As thrilled as I am to start this blog, its beginning marks the end of my role as a seminary student. For the last three years I have worked two jobs and attended Theological School full time. Having grown up largely unchurched, a Masters-level education in Theology was never part of my plan. And yet as I began my faith journey in high school, I found myself fascinated by the mystery of God, and the power religion seems to hold over people and society. In college I waded into a river of questions about divinity, justice, tradition and doctrine, and found it refreshing that I always found more questions than answers in my search. And while last Saturday marked the end of an amazing three year adventure, it is not the end of my exploration.
Last Saturday, I walked across a porch, shook several hands, was given an expensive, loan-inducing piece of paper and received my Masters of Divinity; all while being lightly strangled by my new masters hood, a symbol of my academic achievement and the knowledge I now supposedly possess. See, the dress I wore under my robe did not have a button, so I could not clasp the hood into place. During the three hour ceremony, while my unclasped hood dug into my skin, I quietly laughed to myself, noting that historically graduate regalia was likely not meant for women or dresses.

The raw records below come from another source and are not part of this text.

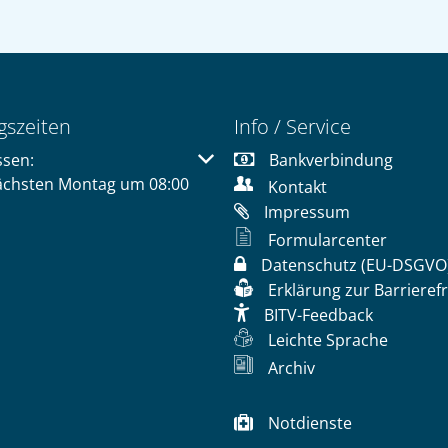
gszeiten
Info / Service
 um weitere Öffnungs- oder Schließzeiten auszublenden
ssen:
Bankverbindung
ächsten Montag um 08:00
Kontakt
Impressum
Formularcenter
Datenschutz (EU-DSGVO
Erklärung zur Barrierefr
BITV-Feedback
Leichte Sprache
Archiv
Notdienste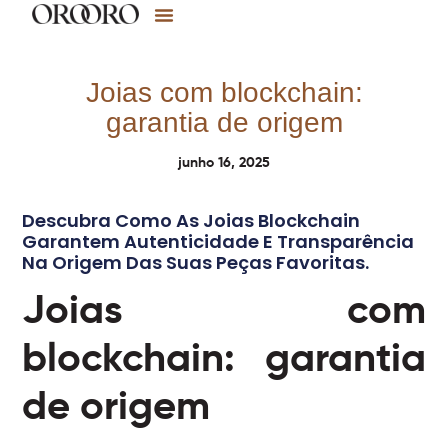
Joias com blockchain:
garantia de origem
junho 16, 2025
Descubra Como As Joias Blockchain
Garantem Autenticidade E Transparência
Na Origem Das Suas Peças Favoritas.
Joias com
blockchain: garantia
de origem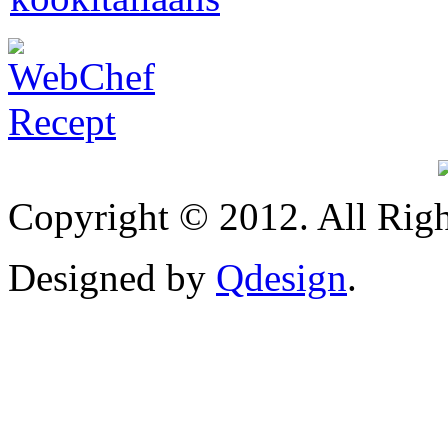
Copyright © 2012. All Righ
Designed by
Qdesign
.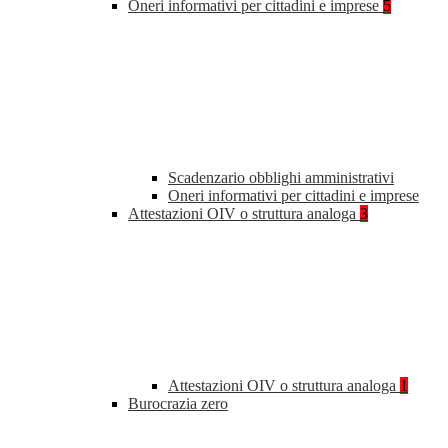
Oneri informativi per cittadini e imprese
5
Scadenzario obblighi amministrativi
Oneri informativi per cittadini e imprese
Attestazioni OIV o struttura analoga
3
Attestazioni OIV o struttura analoga
1
Burocrazia zero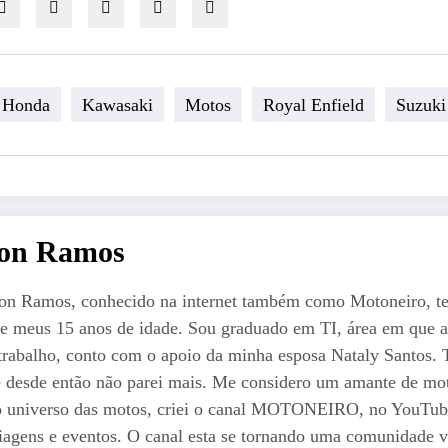
Honda
Kawasaki
Motos
Royal Enfield
Suzuki
ton Ramos
on Ramos, conhecido na internet também como Motoneiro, t
e meus 15 anos de idade. Sou graduado em TI, área em que a
trabalho, conto com o apoio da minha esposa Nataly Santos. Ti
 e desde então não parei mais. Me considero um amante de mot
o universo das motos, criei o canal MOTONEIRO, no YouTube 
iagens e eventos. O canal esta se tornando uma comunidade vi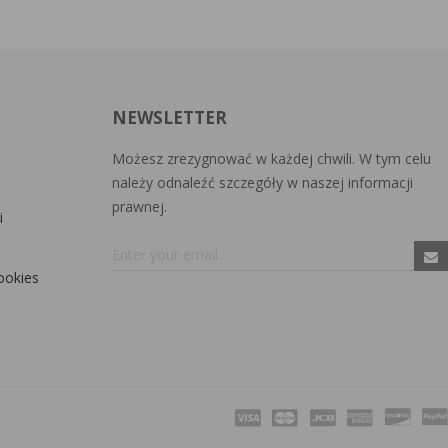
NEWSLETTER
Możesz zrezygnować w każdej chwili. W tym celu
należy odnaleźć szczegóły w naszej informacji
prawnej.
i
ookies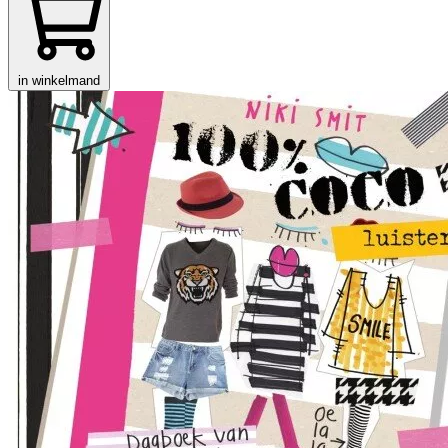
in winkelmand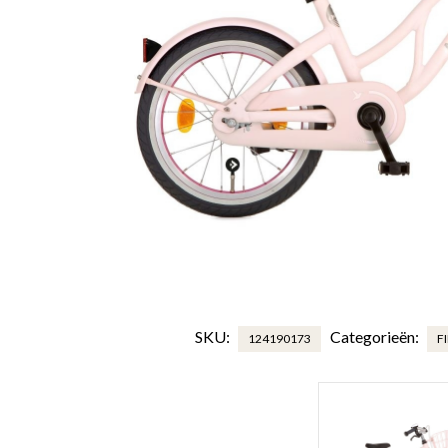
SKU:
Categorieën:
124190173
F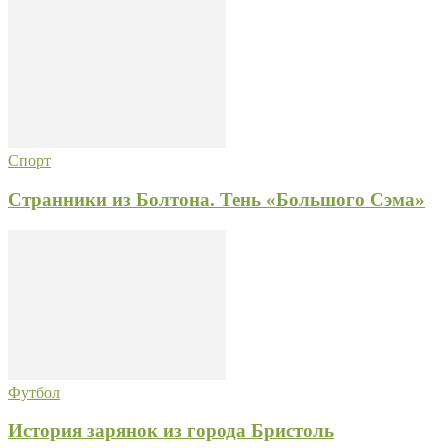
Спорт
Странники из Болтона. Тень «Большого Сэма»
Футбол
История зарянок из города Бристоль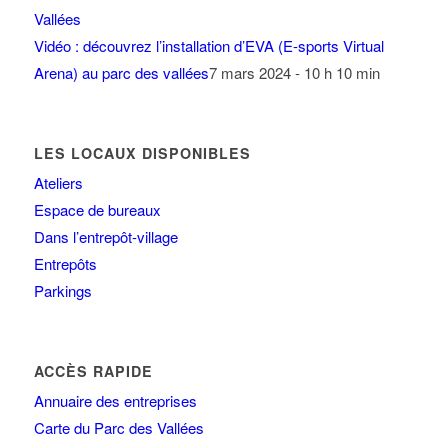
Vidéo : découvrez l’installation d’EVA (E-sports Virtual
Arena) au parc des vallées
7 mars 2024 - 10 h 10 min
LES LOCAUX DISPONIBLES
Ateliers
Espace de bureaux
Dans l’entrepôt-village
Entrepôts
Parkings
ACCÈS RAPIDE
Annuaire des entreprises
Carte du Parc des Vallées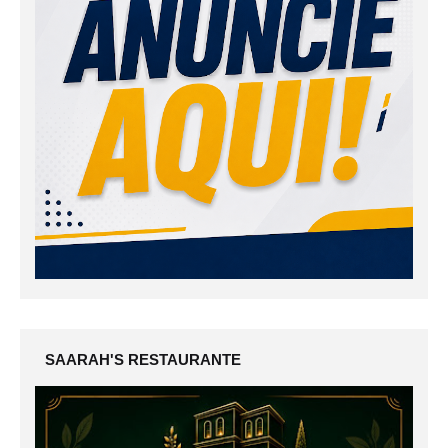
SAARAH'S RESTAURANTE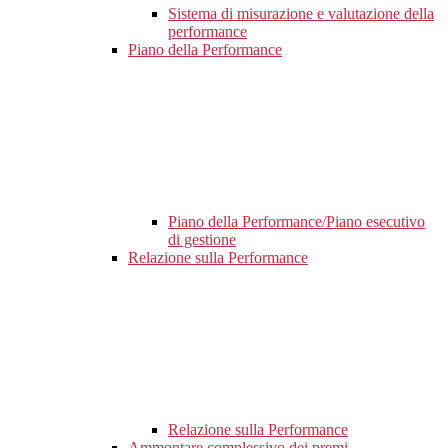
Sistema di misurazione e valutazione della
performance
Piano della Performance
Piano della Performance/Piano esecutivo
di gestione
Relazione sulla Performance
Relazione sulla Performance
Ammontare complessivo dei premi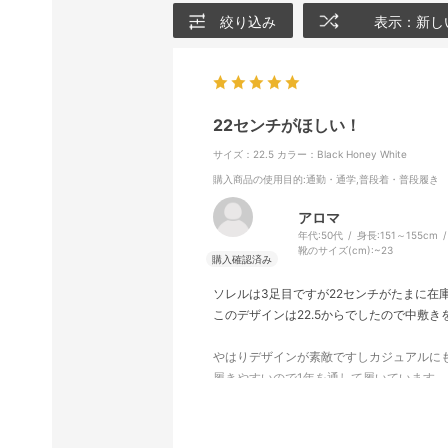
絞り込み
表示：新し
22センチがほしい！
サイズ：22.5
カラー：Black Honey White
購入商品の使用目的
:通勤・通学,普段着・普段履き
アロマ
年代:
50代
身長:
151～155cm
靴のサイズ(cm):
~23
ソレルは3足目ですが22センチがたまに在
このデザインは22.5からでしたので中敷
やはりデザインが素敵ですしカジュアルに
履きやすいので1年を通して履いています
紐なしタイプのスリッポンタイプも欲しい
22.5は直ぐに在庫が無くなってしまいまし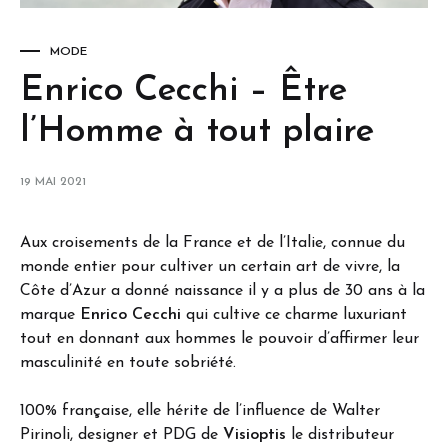
MODE
Enrico Cecchi – Être
l’Homme à tout plaire
19 MAI 2021
Aux croisements de la France et de l’Italie, connue du
monde entier pour cultiver un certain art de vivre, la
Côte d’Azur a donné naissance il y a plus de 30 ans à la
marque
Enrico Cecchi
qui cultive ce charme luxuriant
tout en donnant aux hommes le pouvoir d’affirmer leur
masculinité en toute sobriété.
100% française, elle hérite de l’influence de Walter
Pirinoli, designer et PDG de
Visioptis
le distributeur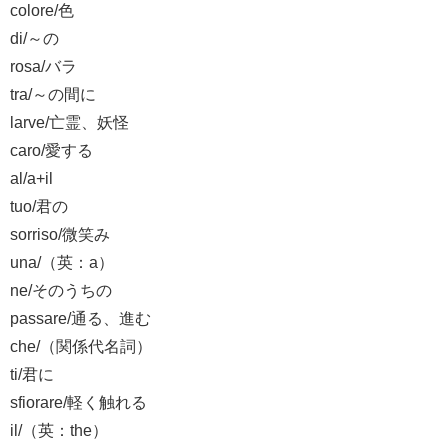
colore/色
di/～の
rosa/バラ
tra/～の間に
larve/亡霊、妖怪
caro/愛する
al/a+il
tuo/君の
sorriso/微笑み
una/（英：a）
ne/そのうちの
passare/通る、進む
che/（関係代名詞）
ti/君に
sfiorare/軽く触れる
il/（英：the）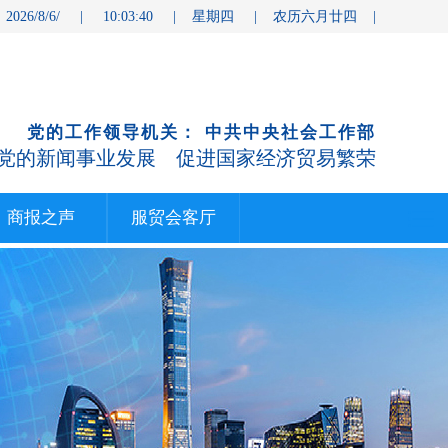
 2026/8/6/ | 10:03:40 | 星期四 | 农历六月廿四 |
党的工作领导机关： 中共中央社会工作部
党的新闻事业发展 促进国家经济贸易繁荣
商报之声
服贸会客厅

But more than a representation of my achievement or the realities of gender inequality, the hood and its pressure on my neck represented both my time in seminary and the journey I am embarking on. The weight of the hood reminded me of the weight I have endured as both a student and a pastor these last three years. I’m not going to lie, Theological School and its many responsibilities was hard, and this reality wasn’t made easier by my tendency to over-commitment myself and strive for perfection. And though school was a weight I was thankful to carry, as I found community and deep interest in what I was studying, it was still heavy. The hood I wore Saturday not only pointed to this weight I had carried, it also directed me to the weight I will endure as I strive to be an activist, organizer and ally. As I looked to the future, the hood reminded me there is often discomfort in growth, in working with others, and in working for justice, but there is also great reward.
The hood’s grasp on my neck reminded me that my curiosity and search for answers is not over. I am to continue to learn and grow, it is my responsibility. A responsibility further highlighted after the ceremony, when my father-in-law reminded me only 8% of the U.S population holds a Masters degree or higher; meaning I hold an incredible privilege and opportunity I must always be aware of. My education does not absolve me of the need to continue to learn, in fact it means I must be more vigilant in learning from others and the world around me, lest I forget there is knowledge, wisdom and experience that cannot be found in my former classrooms. As the weight of the hood, bore down on my neck and shoulders, it left the imprint of a burden to fight for my voice and knowledge, WITHOUT strangling, resisting or overshadowing the voice, knowledge, wisdom and truth of others; all of which, like my hood, may be uncomfortable at times, but nonetheless, are a gift.
Finally, my hood reminded me to breath. In addition to my need to physically breath, as I peeled the hood from my neck every few minutes, my hood reminded me sometimes I need to peel myself from my work. I must balance my growth, work, and busyness with my need for self-care, fun and breath. While my hood symbolizes my achievements, my burden and my responsibility, it also represents my need to find that which sustains me, gives me peace and enables me to breath deeply all that is hopeful, wonderful and beautiful.
The world of theology is one I never thought I would be in. I never thought I would be pastor or poet, and yet here I am, with a degree and a hood, that is heavy and light all at once. It is a hood that ushers me into this blog and into the world. A world that is beautiful and ugly, healing and hurting, chaotic and strangely ordered. It is a world my hood and I will continue to explore, to serve and to improve, as we humbly wrap ourselves in burden, responsibility and breath.